Transshipment business seen as key to cementing Kenya transport hub status

Siginon Group managing director Meshack Kipturgo. PHOTO | FILE

What you need to know:

  • The Kenya Ports Authority (KPA) embarked on the expansion of the Mombasa port two years ago dredging it to allow for larger vessels to dock.

Kenya should do more to attract transshipment business to boost its revenue and cement its regional transport hub status, a logistics firm has said.

Transshipment involves larger vessels docking at the port and redistributing their cargo to smaller ships that serve regional ports and Siginon Group reckons that the country is losing much needed revenue by not ramping up its capacity to handle the business category.

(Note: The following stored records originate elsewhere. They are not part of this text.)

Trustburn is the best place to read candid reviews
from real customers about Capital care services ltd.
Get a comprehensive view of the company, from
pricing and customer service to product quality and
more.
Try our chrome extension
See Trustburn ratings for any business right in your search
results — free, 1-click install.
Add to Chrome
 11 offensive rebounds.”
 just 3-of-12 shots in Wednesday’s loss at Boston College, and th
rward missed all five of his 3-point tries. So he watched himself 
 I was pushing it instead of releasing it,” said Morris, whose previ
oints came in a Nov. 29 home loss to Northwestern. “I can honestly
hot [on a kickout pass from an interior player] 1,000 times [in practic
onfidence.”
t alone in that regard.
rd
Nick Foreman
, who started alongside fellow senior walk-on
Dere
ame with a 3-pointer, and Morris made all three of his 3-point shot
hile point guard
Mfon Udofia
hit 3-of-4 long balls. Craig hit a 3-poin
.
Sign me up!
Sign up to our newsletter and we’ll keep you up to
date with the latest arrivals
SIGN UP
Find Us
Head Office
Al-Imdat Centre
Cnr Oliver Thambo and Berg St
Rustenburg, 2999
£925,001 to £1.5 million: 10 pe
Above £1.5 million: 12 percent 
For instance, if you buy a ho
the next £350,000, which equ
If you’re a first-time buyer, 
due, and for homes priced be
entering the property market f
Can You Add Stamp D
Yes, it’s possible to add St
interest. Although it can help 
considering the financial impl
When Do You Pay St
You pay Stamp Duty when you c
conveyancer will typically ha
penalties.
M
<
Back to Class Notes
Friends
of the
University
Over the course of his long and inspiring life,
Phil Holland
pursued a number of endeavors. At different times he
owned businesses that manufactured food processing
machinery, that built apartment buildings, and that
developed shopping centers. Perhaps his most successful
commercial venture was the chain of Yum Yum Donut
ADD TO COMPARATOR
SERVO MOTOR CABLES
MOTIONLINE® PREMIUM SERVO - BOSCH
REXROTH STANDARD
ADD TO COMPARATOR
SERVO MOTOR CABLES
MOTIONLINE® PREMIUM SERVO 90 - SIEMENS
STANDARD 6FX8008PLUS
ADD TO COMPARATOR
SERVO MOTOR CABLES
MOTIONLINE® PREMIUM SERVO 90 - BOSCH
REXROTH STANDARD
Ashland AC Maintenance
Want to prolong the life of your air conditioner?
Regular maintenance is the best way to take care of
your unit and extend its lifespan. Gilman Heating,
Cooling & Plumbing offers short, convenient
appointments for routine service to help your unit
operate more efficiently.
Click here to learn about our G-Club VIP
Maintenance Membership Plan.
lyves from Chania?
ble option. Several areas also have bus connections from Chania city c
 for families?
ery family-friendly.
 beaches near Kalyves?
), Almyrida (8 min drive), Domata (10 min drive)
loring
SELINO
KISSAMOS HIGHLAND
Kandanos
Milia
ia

The Kenya Ports Authority (KPA) embarked on the expansion of the Mombasa port two years ago dredging it to allow for larger vessels to dock.

Welcoming the ongoing port expansion, Siginon managing director Meshack Kipturgo said the government was not working hard to attract transshipment business.

“You know as a country we are not doing well in transshipment cargo and this is denying us the much needed revenue to go hand-in-hand with the port development,” he said. He spoke after touring Siginon’s facilities in Mombasa on Tuesday, and noted that promoting the line of business would also increase business for the East African community.

Speaking about port performance over the weekend at Nyali Golf Club, KPA managing director Catherine Mturi-Wairi said they registered decline in transshipment traffic dropped from 287,952 tonnes last year to 260,444 tonnes this year.

“We consider transshipment traffic as a key segment of cargo that we need to capture. We have put in place measures to achieve that target,” she said.

Already the authority has set up a multi-agency taskforce to look into ways of revamping transshipment traffic through the Port of Mombasa.

According to Ms Mturi-Wairi the taskforce has developed an action plan on the activities to be undertaken to recapture the market niche.

“Through Kenya Revenue Authority, we were also able to waive the transshipment bond and gradually several shipping lines have started recognising these efforts and so we expect to see a positive trend by the close of the year,” she added.

In October the taxman scrapped the security bond which is meant to ensure that transshipped goods are not diverted into the local market duty-free as a way of reducing the cost of doing business and make the Mombasa Port more attractive.

Initially, the bond was collected at a rate of Sh100,000 per vessel but it was later revised to Sh1,000 per container following lobbying by shipping agents.